Print every record below exactly as written.

• • • •

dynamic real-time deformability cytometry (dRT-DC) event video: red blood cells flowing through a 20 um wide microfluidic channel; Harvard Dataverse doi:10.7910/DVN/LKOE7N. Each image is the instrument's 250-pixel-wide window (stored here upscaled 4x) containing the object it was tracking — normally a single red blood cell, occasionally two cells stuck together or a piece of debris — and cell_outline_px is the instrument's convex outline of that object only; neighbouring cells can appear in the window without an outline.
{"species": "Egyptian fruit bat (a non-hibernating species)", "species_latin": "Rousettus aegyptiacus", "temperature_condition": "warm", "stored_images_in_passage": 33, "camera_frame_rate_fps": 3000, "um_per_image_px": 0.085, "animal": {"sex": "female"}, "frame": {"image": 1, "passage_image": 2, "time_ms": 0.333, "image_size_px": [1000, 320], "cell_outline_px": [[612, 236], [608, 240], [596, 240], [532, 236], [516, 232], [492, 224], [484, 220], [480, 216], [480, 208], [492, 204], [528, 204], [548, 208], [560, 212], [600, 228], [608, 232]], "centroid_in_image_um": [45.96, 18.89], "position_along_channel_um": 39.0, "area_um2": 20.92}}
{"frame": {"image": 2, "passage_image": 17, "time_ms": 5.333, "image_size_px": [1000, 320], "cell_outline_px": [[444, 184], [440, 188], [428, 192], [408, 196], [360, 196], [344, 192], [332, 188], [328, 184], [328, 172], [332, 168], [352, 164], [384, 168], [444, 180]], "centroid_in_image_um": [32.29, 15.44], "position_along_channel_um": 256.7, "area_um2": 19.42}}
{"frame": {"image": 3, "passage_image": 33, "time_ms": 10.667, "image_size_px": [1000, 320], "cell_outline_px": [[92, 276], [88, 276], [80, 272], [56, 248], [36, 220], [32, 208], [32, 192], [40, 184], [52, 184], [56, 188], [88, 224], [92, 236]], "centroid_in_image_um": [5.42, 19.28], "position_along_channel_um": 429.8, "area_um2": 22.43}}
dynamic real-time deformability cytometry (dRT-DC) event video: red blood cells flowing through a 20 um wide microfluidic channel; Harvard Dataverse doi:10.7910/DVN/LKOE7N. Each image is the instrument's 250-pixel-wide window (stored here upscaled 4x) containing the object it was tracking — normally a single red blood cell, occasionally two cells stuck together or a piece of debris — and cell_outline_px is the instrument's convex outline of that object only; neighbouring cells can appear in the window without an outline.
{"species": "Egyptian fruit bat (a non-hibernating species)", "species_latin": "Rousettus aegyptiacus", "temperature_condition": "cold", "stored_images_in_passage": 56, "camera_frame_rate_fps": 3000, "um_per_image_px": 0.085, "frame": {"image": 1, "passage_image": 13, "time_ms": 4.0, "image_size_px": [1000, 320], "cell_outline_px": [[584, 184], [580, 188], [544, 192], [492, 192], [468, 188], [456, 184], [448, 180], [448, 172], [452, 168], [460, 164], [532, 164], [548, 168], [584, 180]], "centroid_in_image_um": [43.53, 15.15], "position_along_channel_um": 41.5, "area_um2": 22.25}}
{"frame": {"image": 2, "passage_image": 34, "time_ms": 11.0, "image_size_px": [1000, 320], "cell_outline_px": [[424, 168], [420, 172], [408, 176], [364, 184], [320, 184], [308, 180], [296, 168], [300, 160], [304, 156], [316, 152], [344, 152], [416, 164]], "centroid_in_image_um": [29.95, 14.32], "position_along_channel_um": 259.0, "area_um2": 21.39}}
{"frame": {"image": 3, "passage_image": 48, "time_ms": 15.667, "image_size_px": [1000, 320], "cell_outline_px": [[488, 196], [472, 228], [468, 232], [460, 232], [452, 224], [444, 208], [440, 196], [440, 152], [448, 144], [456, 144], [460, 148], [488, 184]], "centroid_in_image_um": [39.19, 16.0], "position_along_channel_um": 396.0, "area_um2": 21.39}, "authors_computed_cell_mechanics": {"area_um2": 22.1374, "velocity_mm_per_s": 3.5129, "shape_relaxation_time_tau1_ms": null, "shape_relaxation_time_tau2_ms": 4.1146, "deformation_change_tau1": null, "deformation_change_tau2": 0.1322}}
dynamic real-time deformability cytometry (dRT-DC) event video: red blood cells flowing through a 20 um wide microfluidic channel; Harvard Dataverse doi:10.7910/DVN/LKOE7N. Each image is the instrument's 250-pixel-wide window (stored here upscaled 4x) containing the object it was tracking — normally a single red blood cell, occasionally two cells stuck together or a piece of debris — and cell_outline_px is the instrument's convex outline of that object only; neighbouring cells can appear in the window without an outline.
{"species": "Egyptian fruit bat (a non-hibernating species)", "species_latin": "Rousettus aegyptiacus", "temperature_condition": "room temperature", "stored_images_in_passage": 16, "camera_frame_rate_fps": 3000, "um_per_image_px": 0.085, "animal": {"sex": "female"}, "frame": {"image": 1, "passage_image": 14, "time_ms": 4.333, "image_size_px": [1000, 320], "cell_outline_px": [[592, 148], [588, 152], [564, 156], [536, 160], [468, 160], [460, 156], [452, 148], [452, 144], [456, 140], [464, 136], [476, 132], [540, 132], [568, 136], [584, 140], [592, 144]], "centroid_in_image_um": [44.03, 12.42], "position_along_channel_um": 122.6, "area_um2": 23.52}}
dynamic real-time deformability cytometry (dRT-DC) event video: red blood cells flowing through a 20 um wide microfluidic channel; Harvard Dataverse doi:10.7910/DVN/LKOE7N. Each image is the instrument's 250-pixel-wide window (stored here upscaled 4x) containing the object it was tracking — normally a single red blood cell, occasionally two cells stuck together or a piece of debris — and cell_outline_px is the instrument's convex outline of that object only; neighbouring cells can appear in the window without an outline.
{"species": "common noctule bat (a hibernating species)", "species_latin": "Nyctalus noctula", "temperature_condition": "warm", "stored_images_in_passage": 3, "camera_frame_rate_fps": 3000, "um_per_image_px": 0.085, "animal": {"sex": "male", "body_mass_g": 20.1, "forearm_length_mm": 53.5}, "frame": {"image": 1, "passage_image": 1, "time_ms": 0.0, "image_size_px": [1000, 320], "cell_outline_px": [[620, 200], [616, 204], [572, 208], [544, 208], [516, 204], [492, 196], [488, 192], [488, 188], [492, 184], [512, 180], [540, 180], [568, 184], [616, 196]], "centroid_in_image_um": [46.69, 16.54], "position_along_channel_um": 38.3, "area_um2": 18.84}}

• • • •

Written response >>
dynamic real-time deformability cytometry (dRT-DC) event video: red blood cells flowing through a 20 um wide microfluidic channel; Harvard Dataverse doi:10.7910/DVN/LKOE7N. Each image is the instrument's 250-pixel-wide window (stored here upscaled 4x) containing the object it was tracking — normally a single red blood cell, occasionally two cells stuck together or a piece of debris — and cell_outline_px is the instrument's convex outline of that object only; neighbouring cells can appear in the window without an outline.
{"species": "Egyptian fruit bat (a non-hibernating species)", "species_latin": "Rousettus aegyptiacus", "temperature_condition": "warm", "stored_images_in_passage": 33, "camera_frame_rate_fps": 3000, "um_per_image_px": 0.085, "animal": {"sex": "female"}, "frame": {"image": 1, "passage_image": 2, "time_ms": 0.333, "image_size_px": [1000, 320], "cell_outline_px": [[612, 236], [608, 240], [596, 240], [532, 236], [516, 232], [492, 224], [484, 220], [480, 216], [480, 208], [492, 204], [528, 204], [548, 208], [560, 212], [600, 228], [608, 232]], "centroid_in_image_um": [45.96, 18.89], "position_along_channel_um": 39.0, "area_um2": 20.92}}
{"frame": {"image": 2, "passage_image": 17, "time_ms": 5.333, "image_size_px": [1000, 320], "cell_outline_px": [[444, 184], [440, 188], [428, 192], [408, 196], [360, 196], [344, 192], [332, 188], [328, 184], [328, 172], [332, 168], [352, 164], [384, 168], [444, 180]], "centroid_in_image_um": [32.29, 15.44], "position_along_channel_um": 256.7, "area_um2": 19.42}}
{"frame": {"image": 3, "passage_image": 33, "time_ms": 10.667, "image_size_px": [1000, 320], "cell_outline_px": [[92, 276], [88, 276], [80, 272], [56, 248], [36, 220], [32, 208], [32, 192], [40, 184], [52, 184], [56, 188], [88, 224], [92, 236]], "centroid_in_image_um": [5.42, 19.28], "position_along_channel_um": 429.8, "area_um2": 22.43}}
dynamic real-time deformability cytometry (dRT-DC) event video: red blood cells flowing through a 20 um wide microfluidic channel; Harvard Dataverse doi:10.7910/DVN/LKOE7N. Each image is the instrument's 250-pixel-wide window (stored here upscaled 4x) containing the object it was tracking — normally a single red blood cell, occasionally two cells stuck together or a piece of debris — and cell_outline_px is the instrument's convex outline of that object only; neighbouring cells can appear in the window without an outline.
{"species": "Egyptian fruit bat (a non-hibernating species)", "species_latin": "Rousettus aegyptiacus", "temperature_condition": "cold", "stored_images_in_passage": 56, "camera_frame_rate_fps": 3000, "um_per_image_px": 0.085, "frame": {"image": 1, "passage_image": 13, "time_ms": 4.0, "image_size_px": [1000, 320], "cell_outline_px": [[584, 184], [580, 188], [544, 192], [492, 192], [468, 188], [456, 184], [448, 180], [448, 172], [452, 168], [460, 164], [532, 164], [548, 168], [584, 180]], "centroid_in_image_um": [43.53, 15.15], "position_along_channel_um": 41.5, "area_um2": 22.25}}
{"frame": {"image": 2, "passage_image": 34, "time_ms": 11.0, "image_size_px": [1000, 320], "cell_outline_px": [[424, 168], [420, 172], [408, 176], [364, 184], [320, 184], [308, 180], [296, 168], [300, 160], [304, 156], [316, 152], [344, 152], [416, 164]], "centroid_in_image_um": [29.95, 14.32], "position_along_channel_um": 259.0, "area_um2": 21.39}}
{"frame": {"image": 3, "passage_image": 48, "time_ms": 15.667, "image_size_px": [1000, 320], "cell_outline_px": [[488, 196], [472, 228], [468, 232], [460, 232], [452, 224], [444, 208], [440, 196], [440, 152], [448, 144], [456, 144], [460, 148], [488, 184]], "centroid_in_image_um": [39.19, 16.0], "position_along_channel_um": 396.0, "area_um2": 21.39}, "authors_computed_cell_mechanics": {"area_um2": 22.1374, "velocity_mm_per_s": 3.5129, "shape_relaxation_time_tau1_ms": null, "shape_relaxation_time_tau2_ms": 4.1146, "deformation_change_tau1": null, "deformation_change_tau2": 0.1322}}
dynamic real-time deformability cytometry (dRT-DC) event video: red blood cells flowing through a 20 um wide microfluidic channel; Harvard Dataverse doi:10.7910/DVN/LKOE7N. Each image is the instrument's 250-pixel-wide window (stored here upscaled 4x) containing the object it was tracking — normally a single red blood cell, occasionally two cells stuck together or a piece of debris — and cell_outline_px is the instrument's convex outline of that object only; neighbouring cells can appear in the window without an outline.
{"species": "Egyptian fruit bat (a non-hibernating species)", "species_latin": "Rousettus aegyptiacus", "temperature_condition": "room temperature", "stored_images_in_passage": 16, "camera_frame_rate_fps": 3000, "um_per_image_px": 0.085, "animal": {"sex": "female"}, "frame": {"image": 1, "passage_image": 14, "time_ms": 4.333, "image_size_px": [1000, 320], "cell_outline_px": [[592, 148], [588, 152], [564, 156], [536, 160], [468, 160], [460, 156], [452, 148], [452, 144], [456, 140], [464, 136], [476, 132], [540, 132], [568, 136], [584, 140], [592, 144]], "centroid_in_image_um": [44.03, 12.42], "position_along_channel_um": 122.6, "area_um2": 23.52}}
dynamic real-time deformability cytometry (dRT-DC) event video: red blood cells flowing through a 20 um wide microfluidic channel; Harvard Dataverse doi:10.7910/DVN/LKOE7N. Each image is the instrument's 250-pixel-wide window (stored here upscaled 4x) containing the object it was tracking — normally a single red blood cell, occasionally two cells stuck together or a piece of debris — and cell_outline_px is the instrument's convex outline of that object only; neighbouring cells can appear in the window without an outline.
{"species": "common noctule bat (a hibernating species)", "species_latin": "Nyctalus noctula", "temperature_condition": "warm", "stored_images_in_passage": 3, "camera_frame_rate_fps": 3000, "um_per_image_px": 0.085, "animal": {"sex": "male", "body_mass_g": 20.1, "forearm_length_mm": 53.5}, "frame": {"image": 1, "passage_image": 1, "time_ms": 0.0, "image_size_px": [1000, 320], "cell_outline_px": [[620, 200], [616, 204], [572, 208], [544, 208], [516, 204], [492, 196], [488, 192], [488, 188], [492, 184], [512, 180], [540, 180], [568, 184], [616, 196]], "centroid_in_image_um": [46.69, 16.54], "position_along_channel_um": 38.3, "area_um2": 18.84}}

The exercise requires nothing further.